Simon St.Laurent enjoys the combination of independence and
interoperability that XML offers him: "I like that I can concoct my own
vocabularies for particular documents depending on what the document looks
like, yet still have pathways to more standard vocabularies. It works well
for writing documents and converting them to DocBook or XHTML, but it's also
pretty nice for mixing and matching rule-sets for programs."
Norbert Mikula revels in the joy tags bring to everyday correspondence,
using XML "to add semantics to my e-mails such as: My <value
currency="USD">0.02</value> <rant>...</rant> or
<IMHO>...</IMHO>."
Crazies
A while
back I enjoyed myself by poking fun at various parts of the XML world,
picking out some of the more amusing applications of XML. What's the
craziest XML application our XML experts have seen?
Eve Maler agrees with Norbert Mikula, "I would have to say spontaneous
well-formed markup in human-written email, such as
<snip/> and
<sarcasm>...</sarcasm>. It works great with
wetware parsers, and you don't have to worry about performance
issues."
You can have too much of a good thing, however, and Norbert Mikula does
have limits to where he'll put those nutritious angle brackets. His too-crazy
scenario for XML is "an XML-syntax based programming language." Rick Jelliffe
took the sentiment further, and criticized XHTML: "HTML thrived on being more
forgiving of missing tags than even SGML allowed. Throwing that away makes
HTML a lot less attractive. Which is true of markup in general, actually."

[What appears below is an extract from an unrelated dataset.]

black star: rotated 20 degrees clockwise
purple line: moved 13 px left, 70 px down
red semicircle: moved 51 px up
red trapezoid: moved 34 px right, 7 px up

Michael Sperberg-McQueen asserts that "there are no crazy applications,
only crazy application designers," leading nicely on to St.Laurent's craziest
use of XML: "I haven't written it yet."
Regrets, We've Had A Few
No retrospective is complete without wishing we'd done something
differently. Simon St.Laurent worried about the increase in complexity of
XML, a point also made by Norbert Mikula.
"When Jon Bosak approached me at SGML '96 with the challenge to write an
XML parser in three weeks (because so it was written as a requirement in
one of the first XML drafts) I was actually able to do it. Now, that we
have dozens of layers added to it, you need an engineering department for
the same task. Sometimes, to the innocent bystander, XML's complexity has
just gotten out of control. The good news is, however, that tools and
infrastructure increasingly absorb some of this complexity which allows us
to keep going."
Ken Holman also finds this a concern, "I would make the layers of
processing far more distinct than how they have evolved...e.g. separating
the representation of information in text markup from the application
interpretation of information found in text markup. I'm really worried W3C
Schema is going to ruin text processing and disenfranchise document
writers, and I think RELAX-NG is probably the way of the future because if
its clean lines."
This encouragement toward simplicity is also echoed by Eve Maler,
"...get some of those communities to keep the words 'What Is The Minimum
Required To Declare Victory?' uppermost in their minds. I suspect this is
what Tim Bray attempts to do on a daily basis!"
Michael Sperberg-McQueen offered two recipes for reducing confusion:
"(a) I'd provide a more convenient way for people to distinguish between
parsers which can support all of XML and parsers which require standalone
XML to work right. Lots of problems result from people wanting the
functionality of validating XML processors, but insisting on deploying
non-validating parsers which don't want to read external DTDs. One reason
is that we don't have a good, concise way to describe the different
possible kinds of processors.
(b) I'd take everyone who says XML is 'semi-structured data' (in
contrast with relational data, which they believe to be 'structured') out
back and engage in what Steve Zilles calls "severe counseling". The
difference between data in third normal form and XML is not the difference
between structured and semi-structured data: it's the difference between
simple, regular structures that are easy to treat with the mathematical
theory of relations and natural structures that are not so regular, not so
simple, but very, very real, and very, very structured."